The "area annexed" referred to in this provision is not limited by the language thereof to areas annexed pursuant to the involuntary annexation procedure contained in that section of Ch. 75-297, Laws of Florida, to be codified as s. 171.0413, F. S. 1975. Nor do I find such limitation elsewhere in Ch. 171, F. S. (1974 Supp.), as amended by Ch. 75-297. Thus, I am of the opinion that an area annexed pursuant to s. 171.044 (voluntary annexation) is within the purview of the phrase "area annexed" as utilized in s. 171.062.
AS TO QUESTION 3:
It is a well-settled rule of statutory construction that a special statute covering a particular subject matter is controlling over a general statutory provision covering the same and other subjects in general terms. Adams v. Culver, 111 So.2d 665, 667 (Fla. 1959), construing ss. 800.04 and 847.01, F. S. 1957. In this situation, "the statute relating to the particular part of the general subject will operate as an exception to or qualification of the general terms of the more comprehensive statute to the extent only of the repugnancy, if any." Stewart v. DeLand-Lake Helen, etc., 71 So. 42, 47 (Fla. 1916), quoting State ex rel. Loftin v. McMillan, 45 So. 882 (Fla. 1908); American Bakeries Co. v. City of Haines City, 180 So. 524 (Fla. 1938).

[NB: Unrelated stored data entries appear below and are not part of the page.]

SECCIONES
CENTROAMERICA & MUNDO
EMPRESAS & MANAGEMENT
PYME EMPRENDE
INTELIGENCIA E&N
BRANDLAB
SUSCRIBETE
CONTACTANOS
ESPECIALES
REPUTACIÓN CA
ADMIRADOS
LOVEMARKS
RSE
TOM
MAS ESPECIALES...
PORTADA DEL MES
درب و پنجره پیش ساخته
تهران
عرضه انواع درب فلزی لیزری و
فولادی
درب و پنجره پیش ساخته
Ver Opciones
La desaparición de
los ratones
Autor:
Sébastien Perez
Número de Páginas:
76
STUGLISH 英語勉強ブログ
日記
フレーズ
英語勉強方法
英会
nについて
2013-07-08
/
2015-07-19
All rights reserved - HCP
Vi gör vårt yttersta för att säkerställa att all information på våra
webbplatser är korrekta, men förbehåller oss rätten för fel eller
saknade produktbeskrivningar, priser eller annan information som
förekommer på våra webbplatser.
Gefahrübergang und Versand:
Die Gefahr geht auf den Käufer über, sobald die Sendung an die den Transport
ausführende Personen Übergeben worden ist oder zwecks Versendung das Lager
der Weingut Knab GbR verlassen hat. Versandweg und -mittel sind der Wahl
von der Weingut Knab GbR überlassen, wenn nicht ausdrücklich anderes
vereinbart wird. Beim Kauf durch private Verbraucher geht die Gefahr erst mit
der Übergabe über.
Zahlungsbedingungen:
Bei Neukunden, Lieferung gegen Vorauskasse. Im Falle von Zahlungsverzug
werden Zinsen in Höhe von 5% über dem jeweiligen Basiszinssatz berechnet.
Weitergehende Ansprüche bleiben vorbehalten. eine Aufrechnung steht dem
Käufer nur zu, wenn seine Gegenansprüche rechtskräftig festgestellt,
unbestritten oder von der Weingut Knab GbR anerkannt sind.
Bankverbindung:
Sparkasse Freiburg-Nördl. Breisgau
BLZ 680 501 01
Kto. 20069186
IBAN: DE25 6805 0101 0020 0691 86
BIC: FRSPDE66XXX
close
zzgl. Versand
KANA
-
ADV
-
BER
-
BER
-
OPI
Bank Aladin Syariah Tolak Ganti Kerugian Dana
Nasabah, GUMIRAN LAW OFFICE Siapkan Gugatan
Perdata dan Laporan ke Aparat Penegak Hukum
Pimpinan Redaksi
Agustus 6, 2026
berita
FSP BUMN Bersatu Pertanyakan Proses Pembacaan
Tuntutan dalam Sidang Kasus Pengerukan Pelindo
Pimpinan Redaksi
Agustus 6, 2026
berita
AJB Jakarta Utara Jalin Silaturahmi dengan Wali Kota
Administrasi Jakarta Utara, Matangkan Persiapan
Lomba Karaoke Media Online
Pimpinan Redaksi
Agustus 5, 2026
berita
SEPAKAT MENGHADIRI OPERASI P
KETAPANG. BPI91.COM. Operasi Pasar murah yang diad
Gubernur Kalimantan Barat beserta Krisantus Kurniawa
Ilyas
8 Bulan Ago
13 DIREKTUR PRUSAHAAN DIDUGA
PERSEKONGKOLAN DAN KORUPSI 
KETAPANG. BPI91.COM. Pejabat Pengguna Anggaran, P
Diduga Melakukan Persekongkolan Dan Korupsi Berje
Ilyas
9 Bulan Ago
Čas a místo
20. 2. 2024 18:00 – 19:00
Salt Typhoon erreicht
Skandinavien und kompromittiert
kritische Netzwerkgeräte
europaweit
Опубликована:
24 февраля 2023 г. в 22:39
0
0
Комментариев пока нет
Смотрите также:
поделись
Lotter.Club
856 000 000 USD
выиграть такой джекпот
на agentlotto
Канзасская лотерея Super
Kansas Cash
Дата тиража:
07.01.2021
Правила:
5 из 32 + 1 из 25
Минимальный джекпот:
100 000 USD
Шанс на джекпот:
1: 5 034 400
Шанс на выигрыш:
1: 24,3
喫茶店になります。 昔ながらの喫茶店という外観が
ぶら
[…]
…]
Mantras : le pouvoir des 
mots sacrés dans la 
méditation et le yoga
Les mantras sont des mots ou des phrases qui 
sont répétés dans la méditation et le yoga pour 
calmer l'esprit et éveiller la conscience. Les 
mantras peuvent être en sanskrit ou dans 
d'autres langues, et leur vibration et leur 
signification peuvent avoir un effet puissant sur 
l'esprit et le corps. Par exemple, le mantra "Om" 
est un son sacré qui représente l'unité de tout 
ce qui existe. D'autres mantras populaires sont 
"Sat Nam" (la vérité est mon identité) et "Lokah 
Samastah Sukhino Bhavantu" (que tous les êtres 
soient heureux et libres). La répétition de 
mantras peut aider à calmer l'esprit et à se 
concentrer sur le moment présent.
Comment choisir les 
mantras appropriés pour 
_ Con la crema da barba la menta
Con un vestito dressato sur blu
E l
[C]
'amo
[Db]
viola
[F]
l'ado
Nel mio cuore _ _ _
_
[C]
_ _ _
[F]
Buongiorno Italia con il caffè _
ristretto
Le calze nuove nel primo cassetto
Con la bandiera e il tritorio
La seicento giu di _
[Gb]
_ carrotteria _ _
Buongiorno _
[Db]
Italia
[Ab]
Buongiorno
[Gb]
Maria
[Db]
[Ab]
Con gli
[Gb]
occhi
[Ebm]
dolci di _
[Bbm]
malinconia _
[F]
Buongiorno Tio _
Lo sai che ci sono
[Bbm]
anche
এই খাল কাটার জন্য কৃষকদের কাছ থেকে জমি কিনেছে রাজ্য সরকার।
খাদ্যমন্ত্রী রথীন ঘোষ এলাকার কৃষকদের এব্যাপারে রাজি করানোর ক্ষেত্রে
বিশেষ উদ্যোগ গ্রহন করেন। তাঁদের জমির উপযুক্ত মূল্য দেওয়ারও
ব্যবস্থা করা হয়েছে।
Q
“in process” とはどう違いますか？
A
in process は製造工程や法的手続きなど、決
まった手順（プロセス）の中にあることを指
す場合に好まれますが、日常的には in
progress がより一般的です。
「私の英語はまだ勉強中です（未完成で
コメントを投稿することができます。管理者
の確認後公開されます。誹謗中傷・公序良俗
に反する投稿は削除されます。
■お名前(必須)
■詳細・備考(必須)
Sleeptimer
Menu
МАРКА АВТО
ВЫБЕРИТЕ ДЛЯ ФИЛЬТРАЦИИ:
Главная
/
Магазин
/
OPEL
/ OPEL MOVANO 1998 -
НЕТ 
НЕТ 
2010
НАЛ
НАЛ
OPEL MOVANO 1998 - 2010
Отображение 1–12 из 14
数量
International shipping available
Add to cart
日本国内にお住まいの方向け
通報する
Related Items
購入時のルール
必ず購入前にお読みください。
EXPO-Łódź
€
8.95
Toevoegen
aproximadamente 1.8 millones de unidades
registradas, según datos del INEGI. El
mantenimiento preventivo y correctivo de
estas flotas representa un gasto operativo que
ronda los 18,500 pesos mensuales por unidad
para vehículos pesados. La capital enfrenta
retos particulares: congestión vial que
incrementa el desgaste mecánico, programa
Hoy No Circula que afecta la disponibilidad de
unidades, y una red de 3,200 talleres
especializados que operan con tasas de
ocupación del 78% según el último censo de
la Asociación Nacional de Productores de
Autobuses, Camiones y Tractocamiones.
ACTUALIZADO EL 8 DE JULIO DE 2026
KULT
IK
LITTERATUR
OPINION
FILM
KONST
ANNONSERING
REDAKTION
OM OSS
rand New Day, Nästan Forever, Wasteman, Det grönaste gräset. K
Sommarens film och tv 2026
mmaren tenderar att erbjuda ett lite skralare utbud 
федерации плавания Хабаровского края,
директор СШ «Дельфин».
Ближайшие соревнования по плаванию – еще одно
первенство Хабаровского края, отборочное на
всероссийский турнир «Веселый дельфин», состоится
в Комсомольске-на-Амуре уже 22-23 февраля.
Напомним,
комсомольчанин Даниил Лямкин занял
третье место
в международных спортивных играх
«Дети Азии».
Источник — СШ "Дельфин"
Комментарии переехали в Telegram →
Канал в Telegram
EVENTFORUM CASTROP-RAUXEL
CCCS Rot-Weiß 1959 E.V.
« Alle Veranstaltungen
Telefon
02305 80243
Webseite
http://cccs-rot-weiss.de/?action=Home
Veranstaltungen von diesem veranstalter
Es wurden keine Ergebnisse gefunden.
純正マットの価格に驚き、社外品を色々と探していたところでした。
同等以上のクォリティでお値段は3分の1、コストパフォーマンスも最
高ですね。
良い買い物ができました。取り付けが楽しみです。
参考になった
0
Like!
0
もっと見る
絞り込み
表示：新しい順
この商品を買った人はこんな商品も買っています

Applying this rule to the instant inquiry , s. 166.041, F. S., establishes a uniform procedure for the adoption of all municipal ordinances. Attorney General Opinion 074-371. Such uniform procedure includes the requirement that a proposed ordinance
". . . be read by title, or in full, on at least two separate days and shall, at least fourteen days prior to adoption be noticed once in a newspaper of general circulation in the municipality. The notice of proposed enactment shall state the date, time, and place of the meeting, the title or titles of proposed ordinances and the place or places within the municipality where such proposed ordinances may be inspected by the public. Said notice shall also advise that interested parties may appear at the meeting and be heard with respect to the proposed ordinance." (Emphasis supplied.) [Section 166.041(3)(a), F. S.]
In contrast, s. 171.044, F. S. (1974 Supp.), as amended by Ch. 75-297, Laws of Florida, states in pertinent part that "[s]aid ordinance [of annexation] shall be passed after same has been published once a week for four consecutive weeks in some newspaper in such city or town. . . ." (Emphasis supplied.) This language clearly contemplates that an ordinance of annexation adopted pursuant to s. 171.044 be published in its entirety. Thus, since s. 171.044 relates to a particular part (i.e., the procedure for the adoption of an ordinance of voluntary annexation) of the general subject treated in s. 166.041, F. S. (i.e., the procedure for the adoption of ordinances generally), I am of the opinion that s. 171.044 controls over s. 166.041 to the extent of any conflict between the two statutes; and that, accordingly, the notice of the proposed adoption of an ordinance of annexation required by s. 171.044 must contain the proposed ordinance in its entirety.
Your third question is answered in the affirmative.